------ Given records

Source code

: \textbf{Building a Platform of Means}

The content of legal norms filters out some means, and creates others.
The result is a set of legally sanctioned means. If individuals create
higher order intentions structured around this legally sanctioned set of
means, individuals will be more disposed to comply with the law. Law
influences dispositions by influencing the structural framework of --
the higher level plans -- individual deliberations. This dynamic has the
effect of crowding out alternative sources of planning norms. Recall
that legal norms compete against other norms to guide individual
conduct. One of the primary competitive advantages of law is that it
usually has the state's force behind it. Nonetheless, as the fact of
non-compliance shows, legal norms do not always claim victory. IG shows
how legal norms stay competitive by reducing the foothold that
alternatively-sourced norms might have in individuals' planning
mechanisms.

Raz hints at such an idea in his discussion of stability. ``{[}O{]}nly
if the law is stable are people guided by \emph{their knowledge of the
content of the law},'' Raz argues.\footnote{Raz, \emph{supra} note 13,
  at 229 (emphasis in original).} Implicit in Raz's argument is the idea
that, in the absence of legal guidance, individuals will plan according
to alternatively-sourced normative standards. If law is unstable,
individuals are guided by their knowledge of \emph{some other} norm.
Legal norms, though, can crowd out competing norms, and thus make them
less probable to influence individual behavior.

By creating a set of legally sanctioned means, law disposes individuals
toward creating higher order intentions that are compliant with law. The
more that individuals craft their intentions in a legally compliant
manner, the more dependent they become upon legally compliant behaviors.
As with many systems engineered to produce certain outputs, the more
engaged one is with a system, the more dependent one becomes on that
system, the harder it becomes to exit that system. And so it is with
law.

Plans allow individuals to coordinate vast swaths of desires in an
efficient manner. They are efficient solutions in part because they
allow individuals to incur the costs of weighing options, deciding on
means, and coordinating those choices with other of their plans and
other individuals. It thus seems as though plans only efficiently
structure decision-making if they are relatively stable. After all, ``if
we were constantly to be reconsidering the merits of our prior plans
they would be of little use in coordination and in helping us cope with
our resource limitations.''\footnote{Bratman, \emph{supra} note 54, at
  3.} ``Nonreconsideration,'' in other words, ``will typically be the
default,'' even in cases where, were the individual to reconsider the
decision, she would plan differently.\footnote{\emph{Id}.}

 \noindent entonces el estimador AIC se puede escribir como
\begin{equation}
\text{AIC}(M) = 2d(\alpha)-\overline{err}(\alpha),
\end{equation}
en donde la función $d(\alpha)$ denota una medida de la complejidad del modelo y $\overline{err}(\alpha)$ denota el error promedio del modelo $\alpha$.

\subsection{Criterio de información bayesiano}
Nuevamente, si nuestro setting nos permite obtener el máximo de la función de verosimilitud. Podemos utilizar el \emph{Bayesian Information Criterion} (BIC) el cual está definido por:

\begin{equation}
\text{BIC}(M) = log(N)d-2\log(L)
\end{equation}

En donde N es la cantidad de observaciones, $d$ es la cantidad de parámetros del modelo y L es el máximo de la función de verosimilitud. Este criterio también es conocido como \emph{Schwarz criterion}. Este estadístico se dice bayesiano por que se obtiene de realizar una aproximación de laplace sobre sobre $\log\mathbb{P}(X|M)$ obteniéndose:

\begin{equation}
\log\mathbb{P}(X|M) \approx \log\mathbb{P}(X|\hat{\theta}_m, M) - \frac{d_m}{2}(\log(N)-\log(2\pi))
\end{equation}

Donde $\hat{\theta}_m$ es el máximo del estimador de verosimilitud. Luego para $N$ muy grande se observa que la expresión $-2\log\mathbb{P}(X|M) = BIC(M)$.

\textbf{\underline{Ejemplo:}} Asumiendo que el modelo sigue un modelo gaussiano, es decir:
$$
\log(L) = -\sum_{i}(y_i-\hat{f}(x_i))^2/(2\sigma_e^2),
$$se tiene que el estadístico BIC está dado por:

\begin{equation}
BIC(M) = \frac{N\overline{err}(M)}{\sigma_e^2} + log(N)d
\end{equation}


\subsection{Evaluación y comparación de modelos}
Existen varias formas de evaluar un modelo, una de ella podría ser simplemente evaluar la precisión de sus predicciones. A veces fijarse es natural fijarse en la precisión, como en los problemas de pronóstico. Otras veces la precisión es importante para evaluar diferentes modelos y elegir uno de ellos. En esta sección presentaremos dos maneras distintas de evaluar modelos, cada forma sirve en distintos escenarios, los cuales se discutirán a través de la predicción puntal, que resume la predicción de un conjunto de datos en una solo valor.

------------

◆ Exercise description ◆
All of the data above should be reproduced word for word.

◆ Response ◆
Source code

: \textbf{Building a Platform of Means}

The content of legal norms filters out some means, and creates others.
The result is a set of legally sanctioned means. If individuals create
higher order intentions structured around this legally sanctioned set of
means, individuals will be more disposed to comply with the law. Law
influences dispositions by influencing the structural framework of --
the higher level plans -- individual deliberations. This dynamic has the
effect of crowding out alternative sources of planning norms. Recall
that legal norms compete against other norms to guide individual
conduct. One of the primary competitive advantages of law is that it
usually has the state's force behind it. Nonetheless, as the fact of
non-compliance shows, legal norms do not always claim victory. IG shows
how legal norms stay competitive by reducing the foothold that
alternatively-sourced norms might have in individuals' planning
mechanisms.

Raz hints at such an idea in his discussion of stability. ``{[}O{]}nly
if the law is stable are people guided by \emph{their knowledge of the
content of the law},'' Raz argues.\footnote{Raz, \emph{supra} note 13,
  at 229 (emphasis in original).} Implicit in Raz's argument is the idea
that, in the absence of legal guidance, individuals will plan according
to alternatively-sourced normative standards. If law is unstable,
individuals are guided by their knowledge of \emph{some other} norm.
Legal norms, though, can crowd out competing norms, and thus make them
less probable to influence individual behavior.

By creating a set of legally sanctioned means, law disposes individuals
toward creating higher order intentions that are compliant with law. The
more that individuals craft their intentions in a legally compliant
manner, the more dependent they become upon legally compliant behaviors.
As with many systems engineered to produce certain outputs, the more
engaged one is with a system, the more dependent one becomes on that
system, the harder it becomes to exit that system. And so it is with
law.

Plans allow individuals to coordinate vast swaths of desires in an
efficient manner. They are efficient solutions in part because they
allow individuals to incur the costs of weighing options, deciding on
means, and coordinating those choices with other of their plans and
other individuals. It thus seems as though plans only efficiently
structure decision-making if they are relatively stable. After all, ``if
we were constantly to be reconsidering the merits of our prior plans
they would be of little use in coordination and in helping us cope with
our resource limitations.''\footnote{Bratman, \emph{supra} note 54, at
  3.} ``Nonreconsideration,'' in other words, ``will typically be the
default,'' even in cases where, were the individual to reconsider the
decision, she would plan differently.\footnote{\emph{Id}.}

 \noindent entonces el estimador AIC se puede escribir como
\begin{equation}
\text{AIC}(M) = 2d(\alpha)-\overline{err}(\alpha),
\end{equation}
en donde la función $d(\alpha)$ denota una medida de la complejidad del modelo y $\overline{err}(\alpha)$ denota el error promedio del modelo $\alpha$.

\subsection{Criterio de información bayesiano}
Nuevamente, si nuestro setting nos permite obtener el máximo de la función de verosimilitud. Podemos utilizar el \emph{Bayesian Information Criterion} (BIC) el cual está definido por:

\begin{equation}
\text{BIC}(M) = log(N)d-2\log(L)
\end{equation}

En donde N es la cantidad de observaciones, $d$ es la cantidad de parámetros del modelo y L es el máximo de la función de verosimilitud. Este criterio también es conocido como \emph{Schwarz criterion}. Este estadístico se dice bayesiano por que se obtiene de realizar una aproximación de laplace sobre sobre $\log\mathbb{P}(X|M)$ obteniéndose:

\begin{equation}
\log\mathbb{P}(X|M) \approx \log\mathbb{P}(X|\hat{\theta}_m, M) - \frac{d_m}{2}(\log(N)-\log(2\pi))
\end{equation}

Donde $\hat{\theta}_m$ es el máximo del estimador de verosimilitud. Luego para $N$ muy grande se observa que la expresión $-2\log\mathbb{P}(X|M) = BIC(M)$.

\textbf{\underline{Ejemplo:}} Asumiendo que el modelo sigue un modelo gaussiano, es decir:
$$
\log(L) = -\sum_{i}(y_i-\hat{f}(x_i))^2/(2\sigma_e^2),
$$se tiene que el estadístico BIC está dado por:

\begin{equation}
BIC(M) = \frac{N\overline{err}(M)}{\sigma_e^2} + log(N)d
\end{equation}


\subsection{Evaluación y comparación de modelos}
Existen varias formas de evaluar un modelo, una de ella podría ser simplemente evaluar la precisión de sus predicciones. A veces fijarse es natural fijarse en la precisión, como en los problemas de pronóstico. Otras veces la precisión es importante para evaluar diferentes modelos y elegir uno de ellos. En esta sección presentaremos dos maneras distintas de evaluar modelos, cada forma sirve en distintos escenarios, los cuales se discutirán a través de la predicción puntal, que resume la predicción de un conjunto de datos en una solo valor.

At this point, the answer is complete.